What is your position on school start times?

Asked on Facebook:

I’m also interested in hearing your perspective re: delaying start times for high school students. This is an important issue for me as I have an incoming freshman next Fall. The research findings regarding this issue are compelling and I’ve been disappointed that it seems Natick is really behind in making this change.

My answer:

I want to start by establishing a few things that I believe. In fact, I think many of us actually do agree on ideal goals:

  • I believe strongly in the science that our teenagers will perform better if we can give them a later start time.

  • I believe in listening to our educators when they tell us what they need.

  • I believe that our afterschool childcare options are insufficient to support our increasingly diverse community and that they push families to make difficult decisions.

  • I believe we must always be cautious about making changes that disproportionately impact specific stakeholders.

There is no doubt that last night's School Committee meeting was stressful for many and that there are a lot of stakeholders (particularly elementary parents and our teachers) who are anxious about the implications of a change of this magnitude, particularly with the regard to the burdens of additional childcare.

Given that framing, here are my takeaways from last night:

  • Vote on 3/20: The School Committee will vote on whether to open negotiations with the union on potential start date changes. It is not a vote for a specific scenario or even a vote for change at all.

  • Any actual change in start times and schedule would not be implemented until 2024-2025. I appreciate that this is meaningful runway for community and stakeholder engagement.

  • I am concerned about going to the union with 4 distinct options before there is meaningful input from both the Committee and the community on preference.
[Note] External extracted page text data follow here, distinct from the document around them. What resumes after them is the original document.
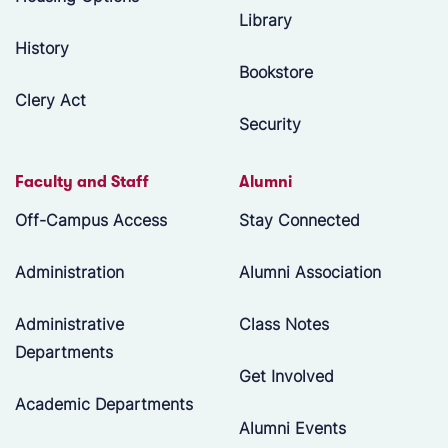
Library
History
Bookstore
Clery Act
Security
Faculty and Staff
Alumni
Off-Campus Access
Stay Connected
Administration
Alumni Association
Administrative
Class Notes
Departments
Get Involved
Academic Departments
Alumni Events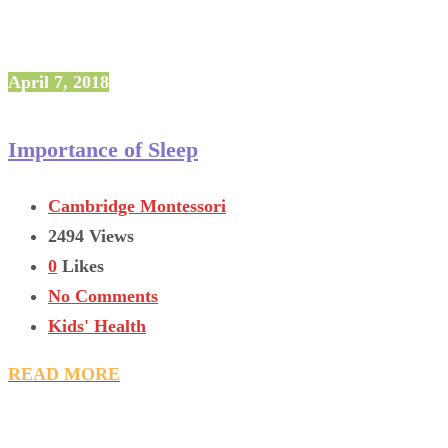
April 7, 2018
Importance of Sleep
Cambridge Montessori
2494 Views
0
Likes
No Comments
Kids' Health
READ MORE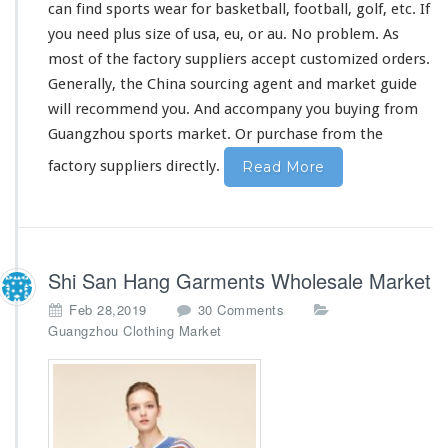
can find sports wear for basketball, football, golf, etc. If
you need plus size of usa, eu, or au. No
problem
. As
most of the factory suppliers accept customized orders.
Generally, the China sourcing agent and market guide
will
recommend
you. And accompany you buying from
Guangzhou sports market. Or purchase from the
factory suppliers directly.
Read More
Shi San Hang Garments Wholesale Market
o
Feb 28,2019
30 Comments
n
Guangzhou Clothing Market
S
h
i
S
a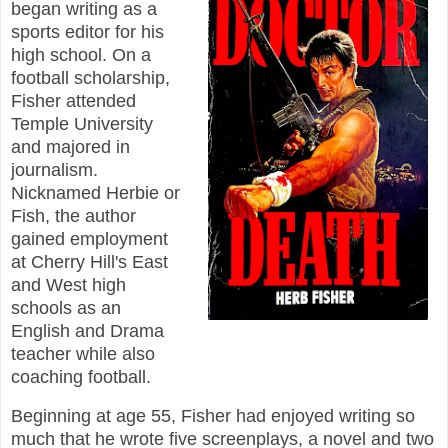
began writing as a
sports editor for his
high school. On a
football scholarship,
Fisher attended
Temple University
and majored in
journalism.
Nicknamed Herbie or
Fish, the author
gained employment
at Cherry Hill's East
and West high
schools as an
English and Drama
teacher while also
coaching football.
Beginning at age 55, Fisher had enjoyed writing so
much that he wrote five screenplays, a novel and two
Forcing the EAN to make a choice puts our teachers and staff in a difficult position of supporting that choice if subsequently faced with community pushback.

  • This is as an opportunity to expand after school childcare resource options across Natick through development, incentives or subsidies, and I hope we don't miss the opportunity to align multiple objectives.

The School Committee has expressed a commitment to gathering public input. Difficult decisions - as our community has learned - mandates extensive community engagement. We still need that, and I think the committee can afford more than 2 weeks before voting to take this to the union.

I would love to know how your priorities align with the 4 options presented.